▶ WHAT YOU HAVE TO DO
Return all the data verbatim but without images.

▶ RAW DATA

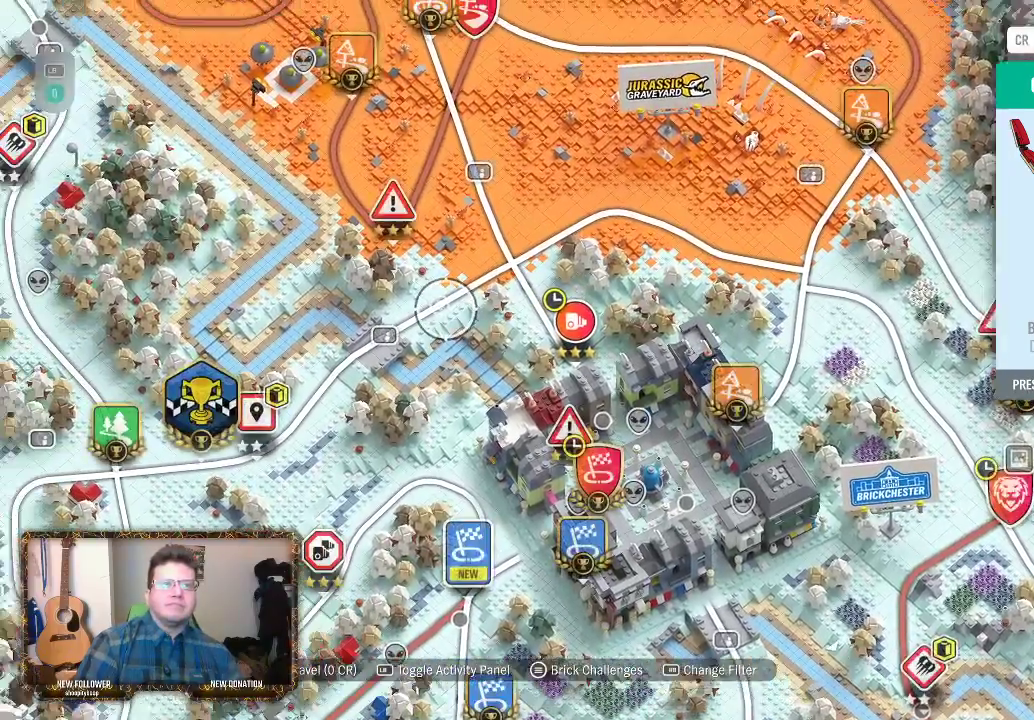
{"buttons": [], "left_stick": "center", "right_stick": "center", "events": []}
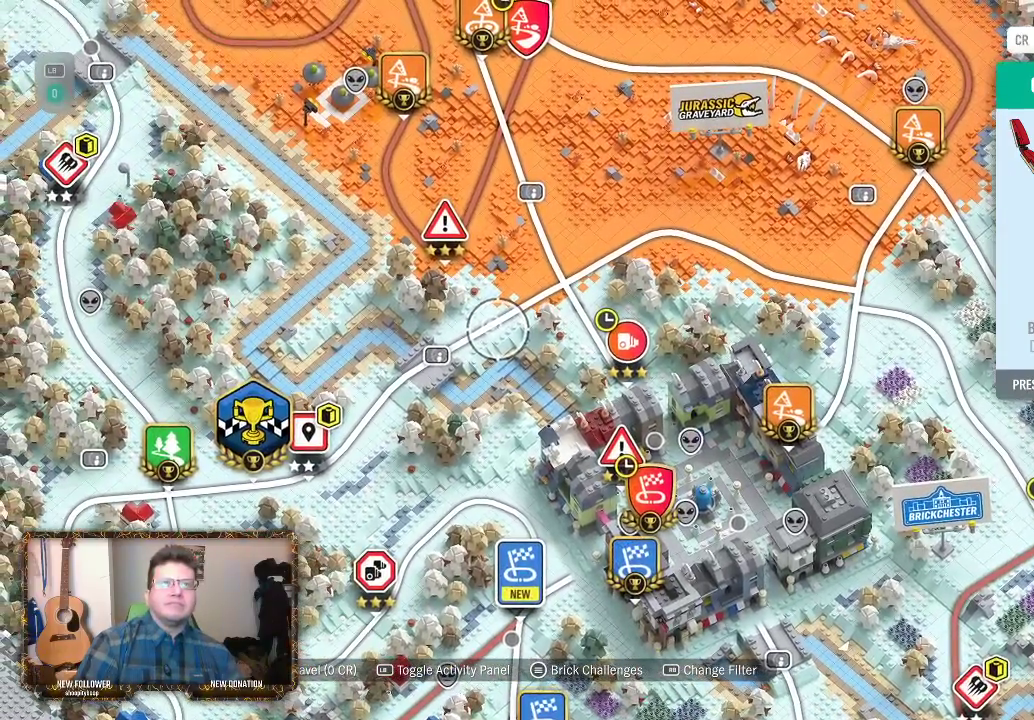
{"buttons": [], "left_stick": "left", "right_stick": "center", "events": [[150, "left_stick", "left"]]}
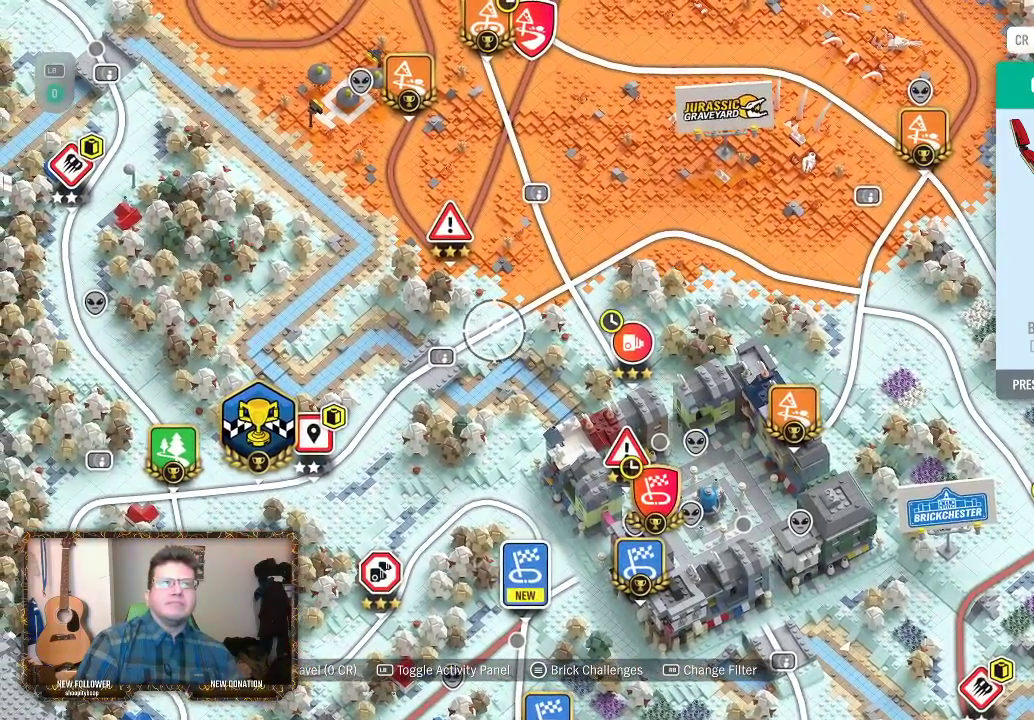
{"buttons": [], "left_stick": "center", "right_stick": "down", "events": [[167, "right_stick", "down"], [183, "left_stick", "center"]]}
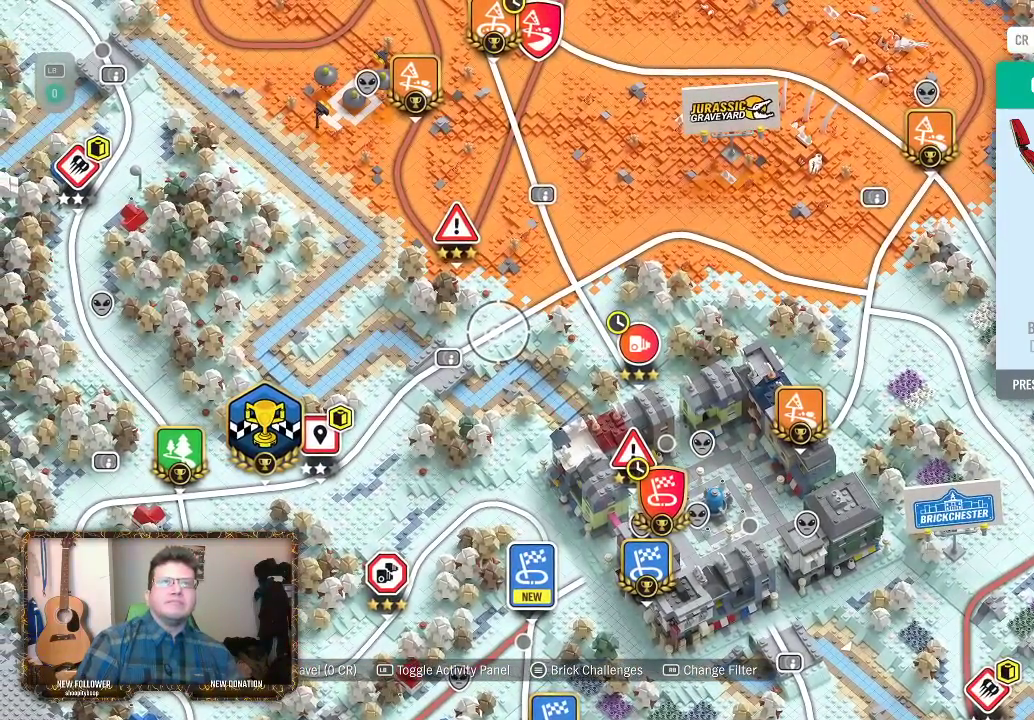
{"buttons": [], "left_stick": "center", "right_stick": "center", "events": [[317, "right_stick", "center"]]}
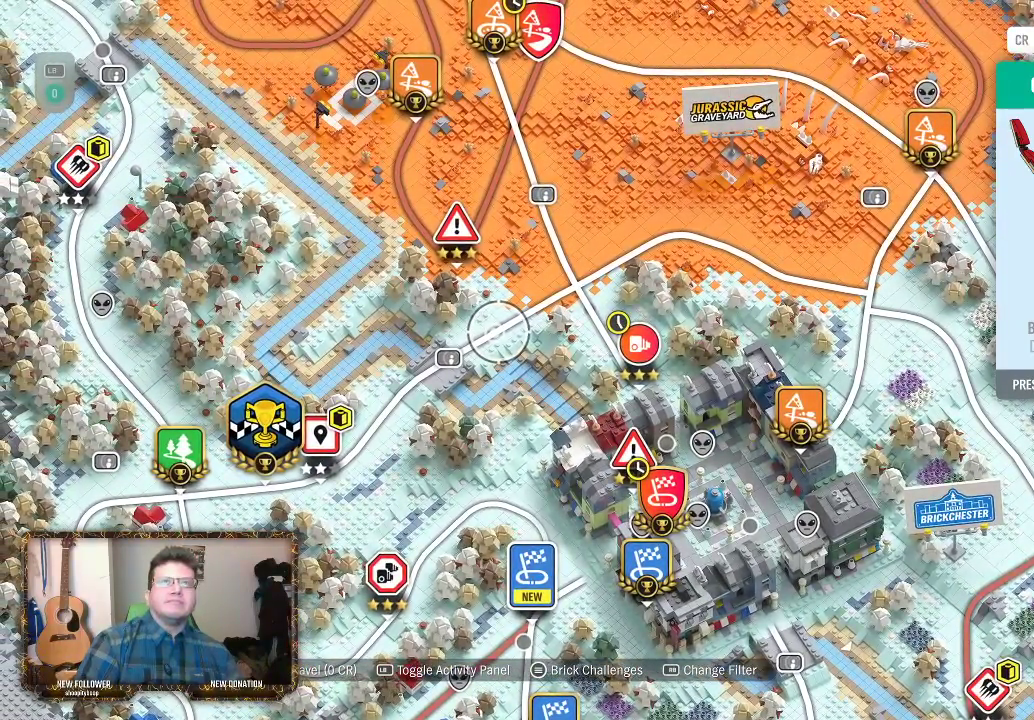
{"buttons": [], "left_stick": "down-right", "right_stick": "center", "events": [[100, "left_stick", "down"], [417, "left_stick", "down-right"]]}
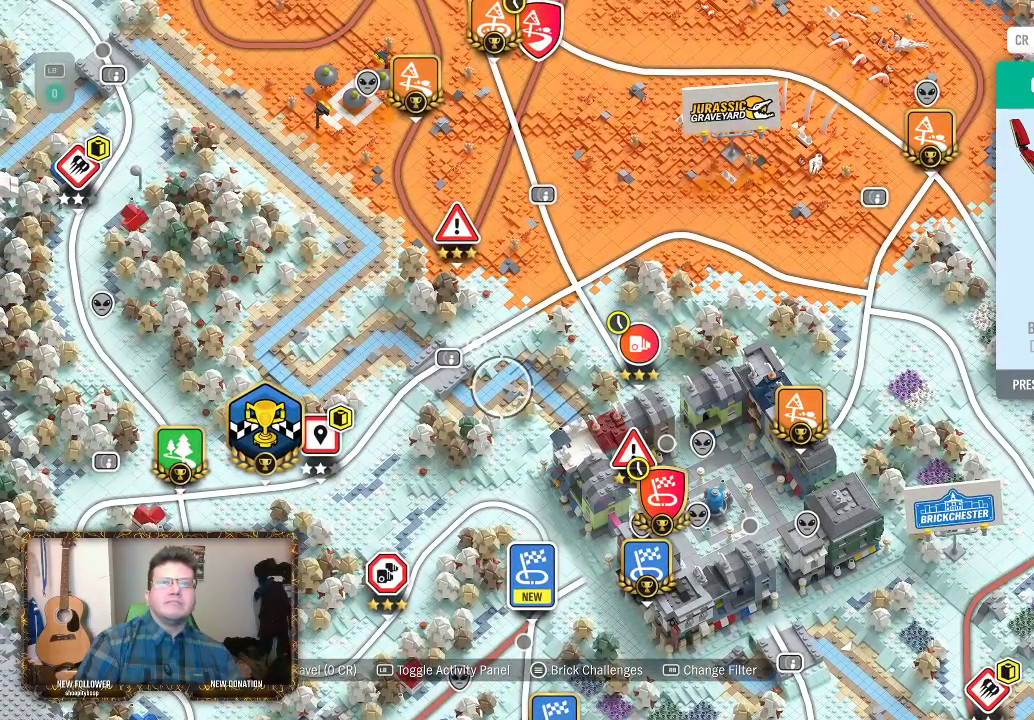
{"buttons": [], "left_stick": "up-right", "right_stick": "center", "events": [[483, "left_stick", "up-right"]]}
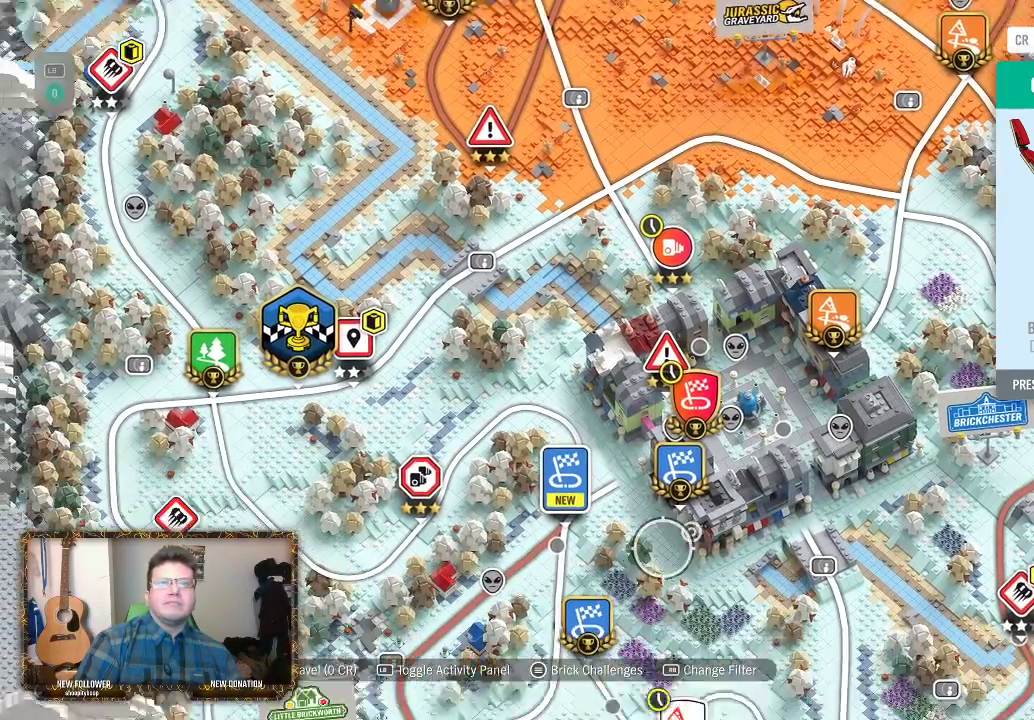
{"buttons": [], "left_stick": "down-right", "right_stick": "center", "events": [[50, "left_stick", "right"], [283, "left_stick", "down-right"]]}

▶ EXPECTED ANSWER
{"buttons": [], "left_stick": "center", "right_stick": "center", "events": []}
{"buttons": [], "left_stick": "left", "right_stick": "center", "events": [[150, "left_stick", "left"]]}
{"buttons": [], "left_stick": "center", "right_stick": "down", "events": [[167, "right_stick", "down"], [183, "left_stick", "center"]]}
{"buttons": [], "left_stick": "center", "right_stick": "center", "events": [[317, "right_stick", "center"]]}
{"buttons": [], "left_stick": "down-right", "right_stick": "center", "events": [[100, "left_stick", "down"], [417, "left_stick", "down-right"]]}
{"buttons": [], "left_stick": "up-right", "right_stick": "center", "events": [[483, "left_stick", "up-right"]]}
{"buttons": [], "left_stick": "down-right", "right_stick": "center", "events": [[50, "left_stick", "right"], [283, "left_stick", "down-right"]]}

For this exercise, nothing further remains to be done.